* [Brief]: Write the records out exactly as they read, but not the pictures.

----- Record excerpts

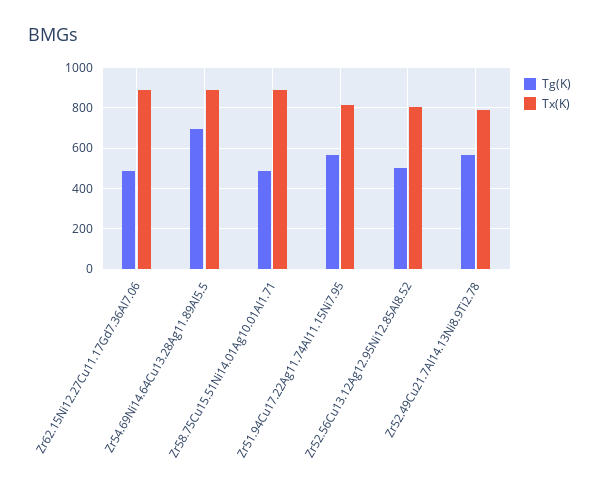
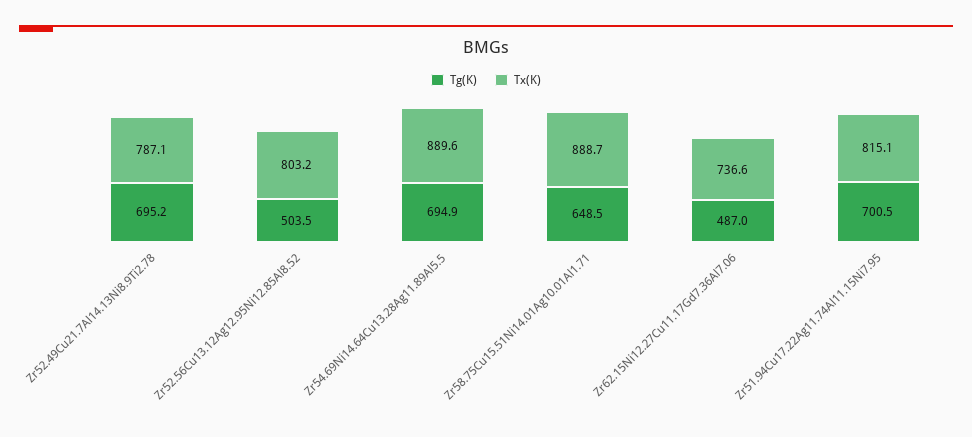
  {
    "Tg(K)": {
      "Zr62.15Ni12.27Cu11.17Gd7.36Al7.06": 487,
      "Zr54.69Ni14.64Cu13.28Ag11.89Al5.5": 694.9,
-     "Zr58.75Cu15.51Ni14.01Ag10.01Al1.71": 500,
+     "Zr58.75Cu15.51Ni14.01Ag10.01Al1.71": 648.5,
-     "Zr51.94Cu17.22Ag11.74Al11.15Ni7.95": 550,
+     "Zr51.94Cu17.22Ag11.74Al11.15Ni7.95": 700.5,
      "Zr52.56Cu13.12Ag12.95Ni12.85Al8.52": 503.5,
-     "Zr52.49Cu21.7Al14.13Ni8.9Ti2.78": 550
+     "Zr52.49Cu21.7Al14.13Ni8.9Ti2.78": 695.2
    },
    "Tx(K)": {
-     "Zr62.15Ni12.27Cu11.17Gd7.36Al7.06": 900,
+     "Zr62.15Ni12.27Cu11.17Gd7.36Al7.06": 736.6,
      "Zr54.69Ni14.64Cu13.28Ag11.89Al5.5": 889.6,
      "Zr58.75Cu15.51Ni14.01Ag10.01Al1.71": 888.7,
      "Zr51.94Cu17.22Ag11.74Al11.15Ni7.95": 815.1,
      "Zr52.56Cu13.12Ag12.95Ni12.85Al8.52": 803.2,
      "Zr52.49Cu21.7Al14.13Ni8.9Ti2.78": 787.1
    }
  }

----------

* [Result of this exercise]:
  {
    "Tg(K)": {
      "Zr62.15Ni12.27Cu11.17Gd7.36Al7.06": 487,
      "Zr54.69Ni14.64Cu13.28Ag11.89Al5.5": 694.9,
-     "Zr58.75Cu15.51Ni14.01Ag10.01Al1.71": 500,
+     "Zr58.75Cu15.51Ni14.01Ag10.01Al1.71": 648.5,
-     "Zr51.94Cu17.22Ag11.74Al11.15Ni7.95": 550,
+     "Zr51.94Cu17.22Ag11.74Al11.15Ni7.95": 700.5,
      "Zr52.56Cu13.12Ag12.95Ni12.85Al8.52": 503.5,
-     "Zr52.49Cu21.7Al14.13Ni8.9Ti2.78": 550
+     "Zr52.49Cu21.7Al14.13Ni8.9Ti2.78": 695.2
    },
    "Tx(K)": {
-     "Zr62.15Ni12.27Cu11.17Gd7.36Al7.06": 900,
+     "Zr62.15Ni12.27Cu11.17Gd7.36Al7.06": 736.6,
      "Zr54.69Ni14.64Cu13.28Ag11.89Al5.5": 889.6,
      "Zr58.75Cu15.51Ni14.01Ag10.01Al1.71": 888.7,
      "Zr51.94Cu17.22Ag11.74Al11.15Ni7.95": 815.1,
      "Zr52.56Cu13.12Ag12.95Ni12.85Al8.52": 803.2,
      "Zr52.49Cu21.7Al14.13Ni8.9Ti2.78": 787.1
    }
  }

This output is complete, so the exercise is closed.